[Recorded data]

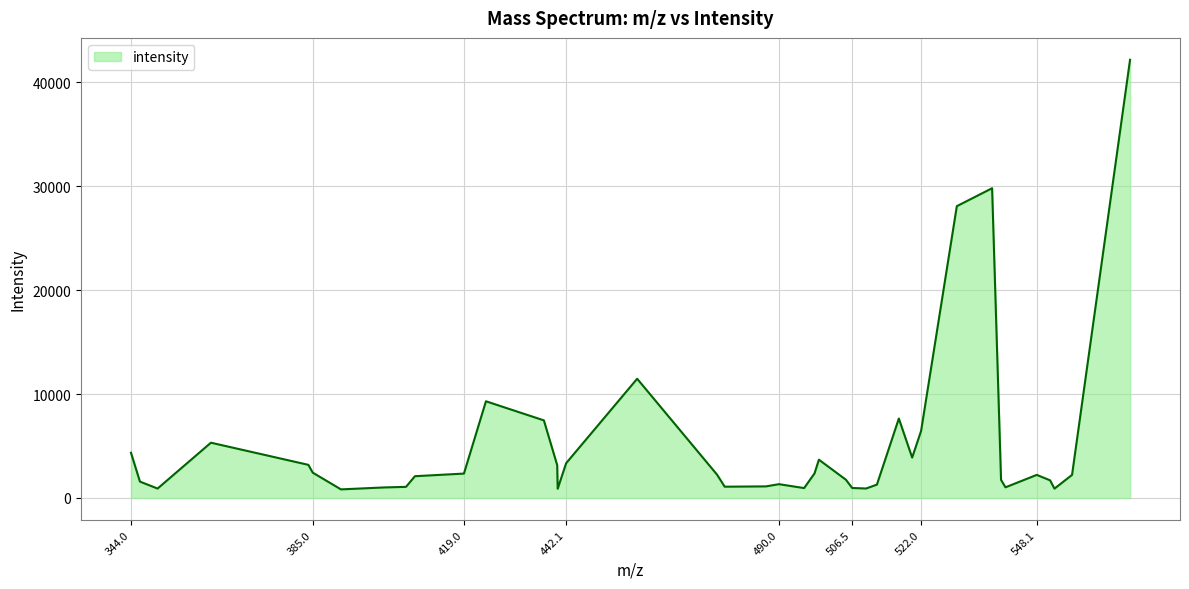

What is the difference between the maximum and minimum values?

41352.2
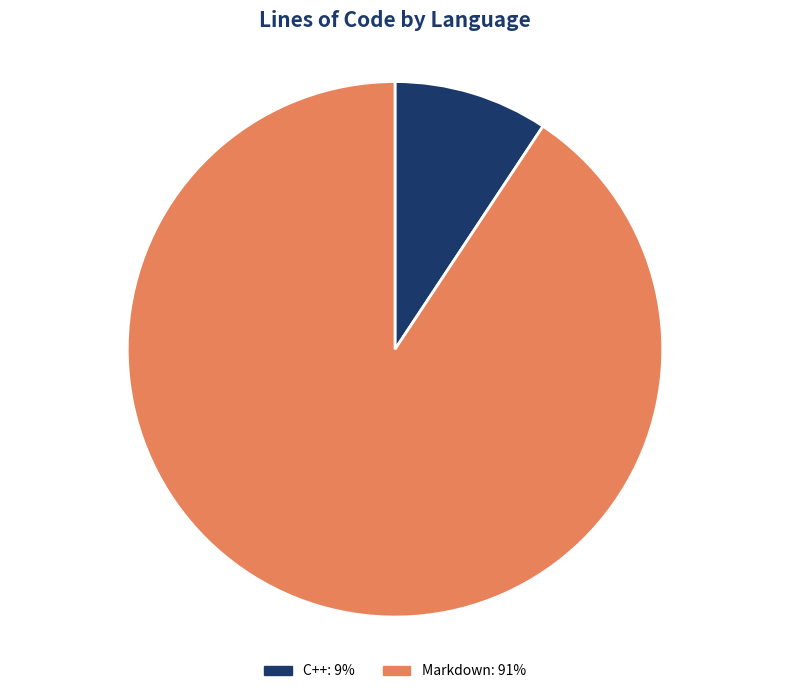

Which has a higher value, C++ or Markdown?

Markdown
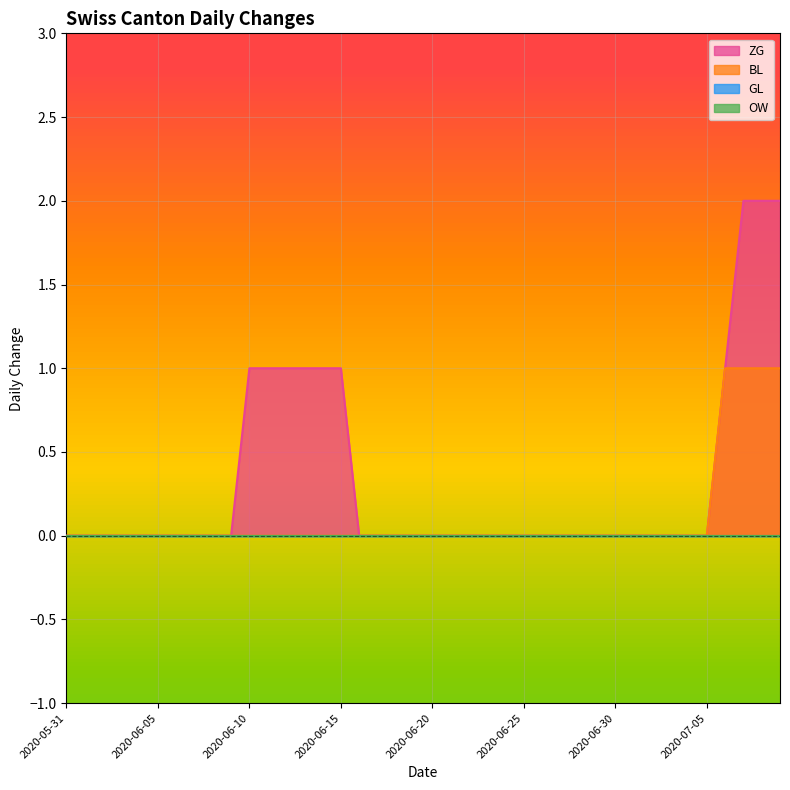

How many ZG values are between 0 and 1?

37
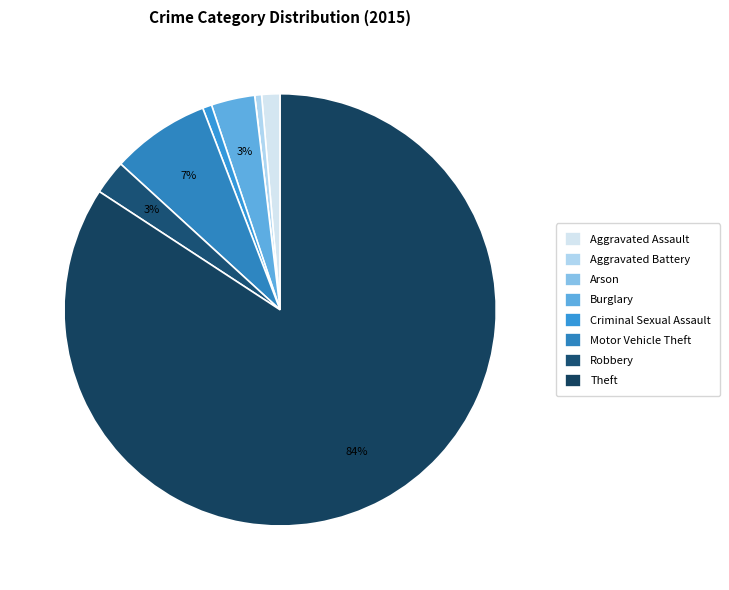

What is the largest slice in the pie chart?

Theft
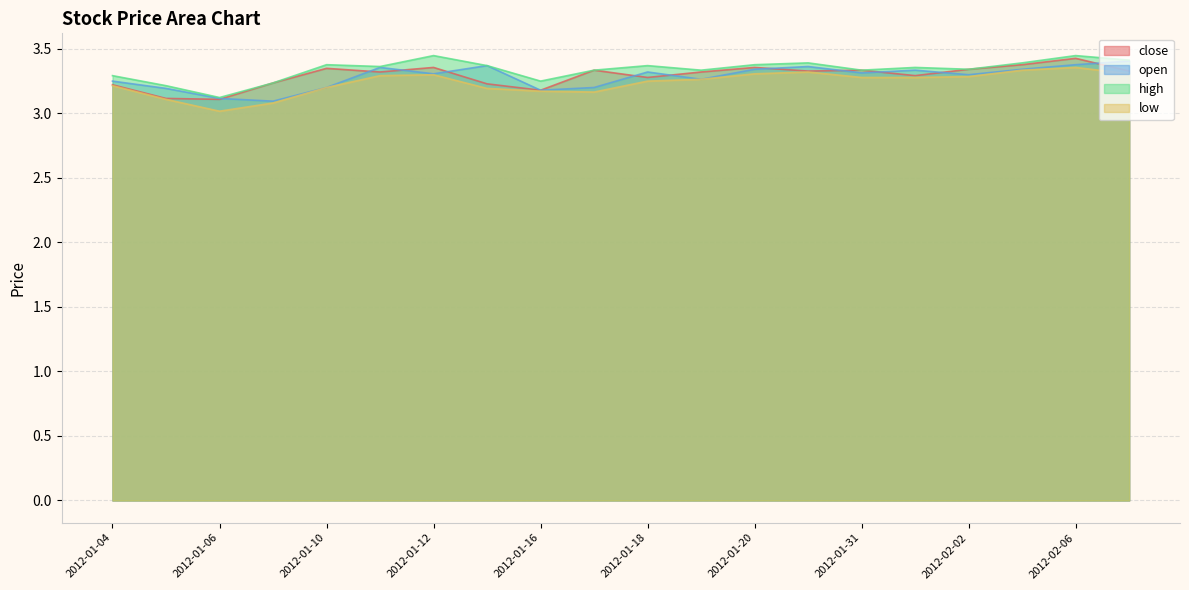

True or false: close and low cross at least once.

False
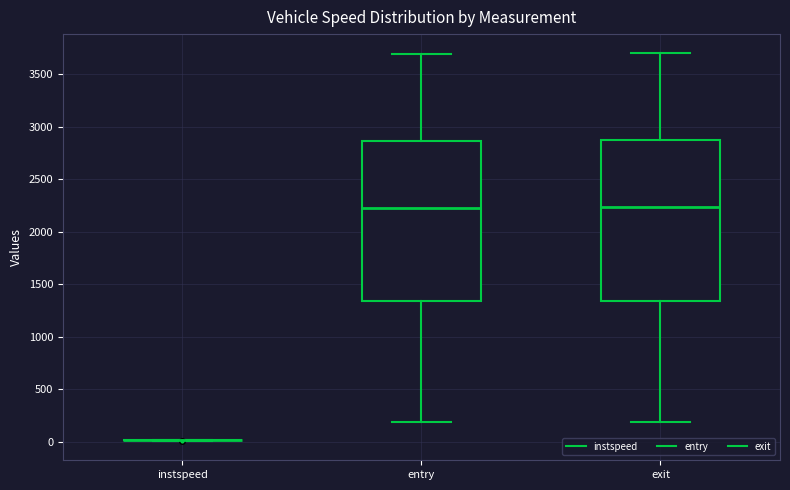

Reading left to right, transcribe this box plot: for each box, give where its median line is, the range the box spans, and where its two whiskers end, as read against the y-axis. The values are not printed on the chart, so give them approximately, as read against the axis.

instspeed: box collapsed to a line at 0, whiskers 0 to 0
entry: median 2200, box 1350 to 2850, whiskers 200 to 3700
exit: median 2250, box 1350 to 2850, whiskers 200 to 3700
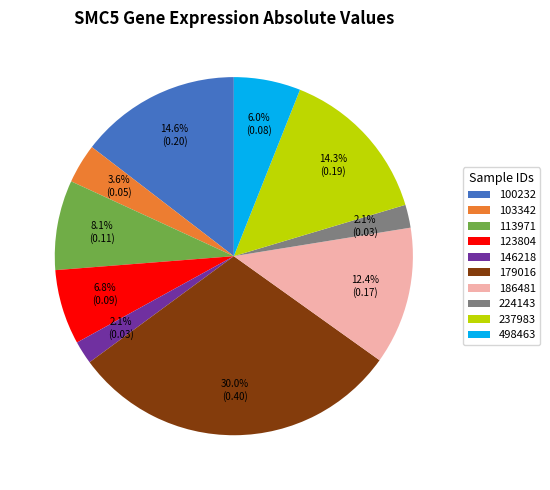

What portion of the pie excludes 179016?

70.0%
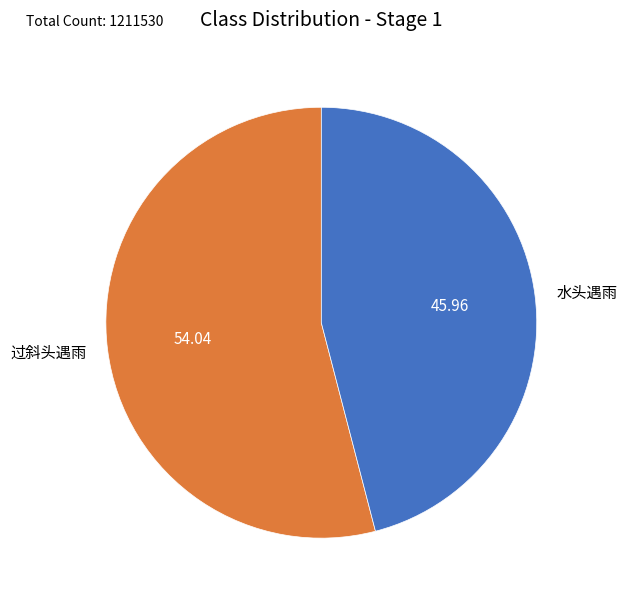

The 过斜头遇雨 slice represents 68% of the pie. True or false?

False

Instructions to follow: Write out every row above word for word, but leave out the pictures.

Answer to this problem:
What is the difference between the maximum and minimum values?

41352.2

Which has a higher value, C++ or Markdown?

Markdown

How many ZG values are between 0 and 1?

37

What is the largest slice in the pie chart?

Theft

True or false: close and low cross at least once.

False

Reading left to right, transcribe this box plot: for each box, give where its median line is, the range the box spans, and where its two whiskers end, as read against the y-axis. The values are not printed on the chart, so give them approximately, as read against the axis.

instspeed: box collapsed to a line at 0, whiskers 0 to 0
entry: median 2200, box 1350 to 2850, whiskers 200 to 3700
exit: median 2250, box 1350 to 2850, whiskers 200 to 3700

What portion of the pie excludes 179016?

70.0%

The 过斜头遇雨 slice represents 68% of the pie. True or false?

False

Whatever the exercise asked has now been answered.